Russia has largely directed its foreign-policy energies to what it calls the ''near abroad'' or lands just beyond the former USSR. The US has refocused its interests on other regions and especially on the global economy, where Russia still plays only a tiny part. Where interests overlap, they do so awkwardly, without the benefit of long-standing clarity about the world as a whole and the national interests of each party. Moreover, both states have weak governments that cannot afford to take a longer view on foreign affairs. They must sweat each detail for fear of losing momentum to increasingly virulent internal opposition.
Of the two, Russia's dilemma is the more serious. Russia's leadership clings to great-power status even as its capabilities erode before its eyes. It remains unquestionably strong only in comparison to its newest and least-stable neighbors. It is important that Russia be part of the Bosnian peace settlement and of the new security architecture of Europe, but Russia is in no position to carry the burden it now claims for itself. In Bosnia, for example, Russia is willing to send a force of only about 2,000 out of a total of perhaps 60,000. It cannot afford to send more. Russia's policy reach exceeds its grasp. In this situation, personal ties can ease or complicate the resolution of a given issue, but they cannot change the trends that erode Russian power.
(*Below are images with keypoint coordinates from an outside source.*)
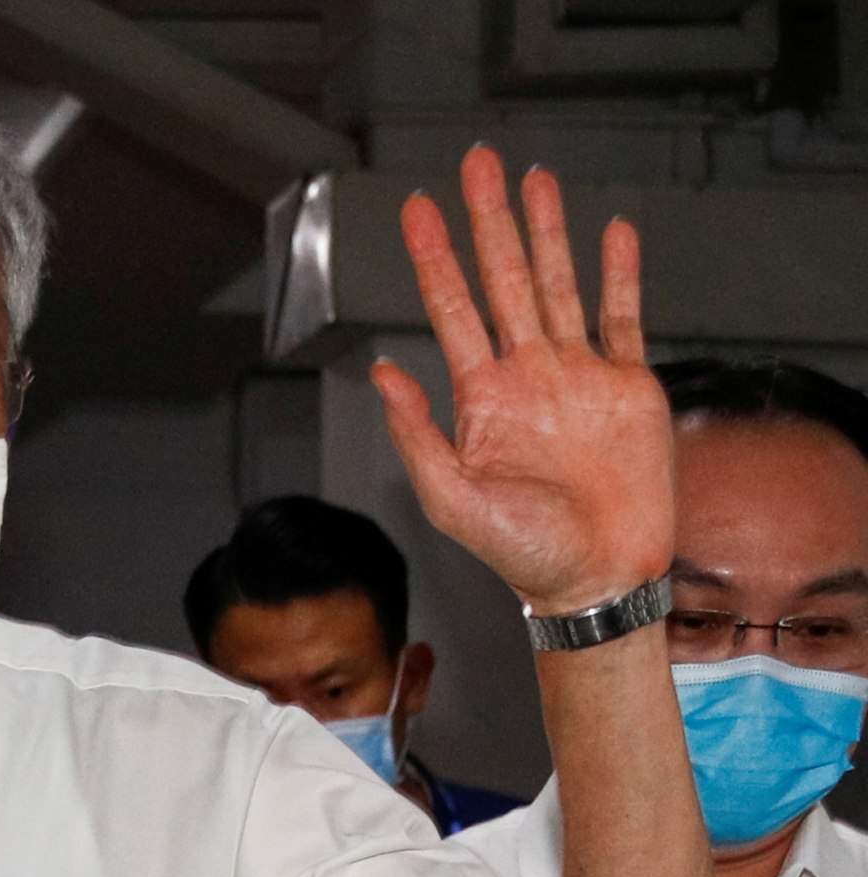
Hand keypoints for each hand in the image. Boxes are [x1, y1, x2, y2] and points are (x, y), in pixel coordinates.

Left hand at [372, 146, 673, 616]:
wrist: (596, 578)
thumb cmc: (521, 552)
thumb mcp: (451, 498)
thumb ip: (416, 433)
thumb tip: (381, 372)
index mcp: (480, 397)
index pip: (450, 307)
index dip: (434, 257)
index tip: (416, 210)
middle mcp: (526, 375)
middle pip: (504, 278)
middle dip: (488, 221)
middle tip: (476, 164)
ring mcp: (576, 376)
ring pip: (559, 283)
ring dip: (547, 231)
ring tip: (534, 179)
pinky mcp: (628, 387)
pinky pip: (623, 318)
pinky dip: (620, 273)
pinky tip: (612, 232)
Mr. Yeltsin's illness is only a visible symbol of a much less visible process that has been fragmenting Russian central government for some time. During Yeltsin's increasingly frequent vacations or bouts of illness, the government is left in the hands of an entourage that includes the chief bodyguard, a tennis coach, and others whose legacy may be less colorful, but every bit as harmful to the Russian state, as Rasputin's. In times of weak executive authority, power flows to individual ministries, which make decisions ordinarily reserved to sovereign states. Power also flows to the regions, to the oil and gas industry and even, at times, to civil society. These fundamental changes in Russian political life are harder to see if we are looking at Russia through the lens of summits.
Further, if the problems at the heart of the US-Russian relationship are the result of deep-seated shifts in the distribution of power and the shape of the international system itself, clinging to ''our men in the Kremlin'' is likely to do more harm than good. It is questionable whether those we have cultivated most assiduously in the Russian Foreign Ministry have any real influence at all. Every action taken by Mr. Kozyrev, for example, is subject to a withering internal criticism that looks less at the product than at the minister's alleged softness for America. A new, ''patriotic'' foreign minister might make for difficult bilateral meetings, but he and his supporters will no longer be able to blame incompetence or treason for what they see as Russia's foreign policy failings.
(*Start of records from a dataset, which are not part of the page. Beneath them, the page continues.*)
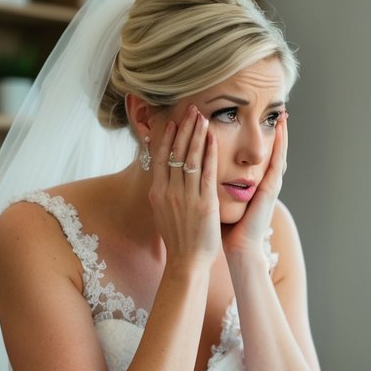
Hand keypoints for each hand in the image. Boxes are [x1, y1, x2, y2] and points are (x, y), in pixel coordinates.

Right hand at [149, 105, 220, 266]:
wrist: (186, 262)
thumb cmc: (178, 239)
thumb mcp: (162, 212)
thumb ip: (164, 192)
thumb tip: (163, 177)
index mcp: (157, 192)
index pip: (160, 157)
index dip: (167, 136)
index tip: (173, 120)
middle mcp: (169, 191)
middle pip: (175, 152)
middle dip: (183, 128)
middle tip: (190, 108)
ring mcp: (186, 197)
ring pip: (190, 158)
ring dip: (196, 134)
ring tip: (201, 116)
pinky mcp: (204, 203)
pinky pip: (206, 173)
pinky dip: (209, 154)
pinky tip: (213, 139)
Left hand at [222, 111, 287, 258]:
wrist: (240, 248)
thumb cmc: (227, 229)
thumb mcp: (220, 201)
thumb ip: (214, 187)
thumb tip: (197, 177)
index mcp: (252, 185)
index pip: (256, 157)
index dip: (258, 140)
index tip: (256, 121)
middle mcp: (263, 182)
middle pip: (270, 152)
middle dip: (274, 133)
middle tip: (279, 112)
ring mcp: (269, 185)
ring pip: (278, 154)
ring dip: (282, 134)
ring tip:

Rather, they will be brought face-to-face with Russia's limitations, with its need to concentrate on internal problems. They will see that Russia's inability to shape the world as it wishes is due - not to a conspiracy of the West or of Russia's democrats - but to the contraction of Russian power. It is nothing personal. It is how the international game is played. This contraction need not be permanent, but it is unlikely to reverse itself as long as many in Moscow see reforms or a too-cozy relationship with the West as the reason for its weakness.
Yeltsin and Kozyrev have played a historic role in the emergence of a new Russia, and it is by no means clear that their role has come to an end. But the events of the past few weeks remind us that moments of transition are as old as politics itself. And a policy that depends on Yeltsin and Kozyrev is really no policy at all.